Prior to Elephant Walk (the hostel I just left in Phalaborwa), I had never stayed at a hostel before. I had assumed they were all grungy and rowdy. Elephant Walk was like a charming little guesthouse. Perhaps I had been wrong about hostels? Perhaps I should give them more credit? Turns out perhaps not. The Backpackers Ritz is grungy, rowdy and a bit stinky.

I upgraded to a private room immediately upon arrival (so the room cost a whopping $20 total per night)—a good thing since on the way to my room I noticed that the shared rooms had SIXTEEN beds per room. One Six. Eight bunk beds. Wow. I couldn’t do that. True, my private room had some curious biological growth on the wall and it shared a common (thin) wall with the bathroom, but alas, as a private room, I was able to enjoy all of those perks in privacy.

Really, it wasn’t horrible, but still…I’m not sure hostel stays will figure much into my future travel plans.
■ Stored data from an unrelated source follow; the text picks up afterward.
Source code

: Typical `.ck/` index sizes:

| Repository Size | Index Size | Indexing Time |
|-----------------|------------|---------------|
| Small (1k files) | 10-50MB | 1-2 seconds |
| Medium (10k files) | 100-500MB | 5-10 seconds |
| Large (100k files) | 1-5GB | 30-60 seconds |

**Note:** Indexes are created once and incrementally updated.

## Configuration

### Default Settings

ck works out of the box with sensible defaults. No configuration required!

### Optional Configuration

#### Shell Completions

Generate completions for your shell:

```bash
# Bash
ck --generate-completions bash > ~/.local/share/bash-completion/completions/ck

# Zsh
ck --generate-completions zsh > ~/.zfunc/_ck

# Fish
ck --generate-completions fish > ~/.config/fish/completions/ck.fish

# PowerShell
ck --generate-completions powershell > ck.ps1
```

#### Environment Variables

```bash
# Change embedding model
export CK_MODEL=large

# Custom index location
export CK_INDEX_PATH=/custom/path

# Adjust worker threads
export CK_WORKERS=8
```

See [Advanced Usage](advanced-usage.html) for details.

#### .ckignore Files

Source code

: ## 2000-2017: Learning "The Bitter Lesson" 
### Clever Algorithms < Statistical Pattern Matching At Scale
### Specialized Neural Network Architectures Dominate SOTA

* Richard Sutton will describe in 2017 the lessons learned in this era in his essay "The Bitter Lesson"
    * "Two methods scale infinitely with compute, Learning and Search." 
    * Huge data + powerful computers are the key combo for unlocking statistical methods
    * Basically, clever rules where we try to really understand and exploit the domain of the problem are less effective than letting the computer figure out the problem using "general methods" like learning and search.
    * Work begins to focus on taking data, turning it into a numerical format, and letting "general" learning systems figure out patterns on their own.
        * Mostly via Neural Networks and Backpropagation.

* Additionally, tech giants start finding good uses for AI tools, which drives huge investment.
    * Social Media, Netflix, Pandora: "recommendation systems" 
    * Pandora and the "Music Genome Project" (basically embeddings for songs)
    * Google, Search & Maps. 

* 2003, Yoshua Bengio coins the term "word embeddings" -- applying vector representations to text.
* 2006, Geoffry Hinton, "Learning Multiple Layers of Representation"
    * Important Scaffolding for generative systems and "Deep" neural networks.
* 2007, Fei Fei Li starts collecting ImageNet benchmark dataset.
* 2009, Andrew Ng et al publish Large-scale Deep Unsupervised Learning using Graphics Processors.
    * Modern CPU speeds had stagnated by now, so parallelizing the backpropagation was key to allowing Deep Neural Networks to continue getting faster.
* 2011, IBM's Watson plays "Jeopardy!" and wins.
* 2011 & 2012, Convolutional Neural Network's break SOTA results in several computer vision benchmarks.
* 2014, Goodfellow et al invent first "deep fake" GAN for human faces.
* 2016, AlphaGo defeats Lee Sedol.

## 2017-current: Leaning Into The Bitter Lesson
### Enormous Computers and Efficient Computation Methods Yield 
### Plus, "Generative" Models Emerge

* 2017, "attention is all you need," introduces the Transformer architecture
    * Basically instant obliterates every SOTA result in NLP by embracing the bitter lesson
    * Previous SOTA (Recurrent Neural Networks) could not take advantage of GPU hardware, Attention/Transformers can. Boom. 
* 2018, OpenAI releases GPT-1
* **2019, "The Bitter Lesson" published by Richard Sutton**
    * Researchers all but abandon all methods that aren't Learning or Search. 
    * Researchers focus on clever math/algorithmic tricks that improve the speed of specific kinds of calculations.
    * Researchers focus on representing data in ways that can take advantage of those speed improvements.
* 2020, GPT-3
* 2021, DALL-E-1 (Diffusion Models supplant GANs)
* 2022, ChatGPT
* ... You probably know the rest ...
Hmm.

Dunkirk Neighborhood
The hostel may have been a bit dumpy but its location, situated in the upscale and relatively safe “Dunkirk” area, was perfect. I’m an omelet connoisseur, and at a large, hopping bakery/café just down from the hostel, I had the best ham and mushroom omelet of my life. If you are ever in Jo’burg, eat at Fournos Bakery.

One afternoon during my Jo’burg stay, I was in need of a new book so I walked over to the Hyde Park Mall and was absolutely giddy at its splendor. This mall would fit nicely in Newport Beach or Scottsdale, and after traveling for a month, I was in the mood for nice. What had started as a short errand to the mall soon turned into a six hour visit.

I had planned to walk back to the hostel before dark (it’s relatively safe here, but you still can’t walk at night, especially alone), but I couldn’t tear myself away from such a great bookstore. I ran into a UCLA student I’d met at the hostel, and we decided to stay until closing. She’d been traveling for the last six months and was also elated to be at the mall. We decided we’d just figure out at closing time how we would get home. (South Africa does not have taxis in the traditional sense. They only have small mini vans that you catch on the main street and share with others.)

I bust my daily budget on a new book, a delicious pesto pasta, another new book, and then a carrot cake. But the indulgence was worth it. We passed several hours in the restaurant—Jamie typing a scholarship application, I reading my new book—and eventually we befriended the wait staff. When we shared our transportation dilemma, they gladly offered to give us a ride after closing (11pm). Ah, the goodness of people. :)

What’s next
Tomorrow, I’m off to Pretoria to begin a month-long tour of South Africa, Mozambique and Swaziland.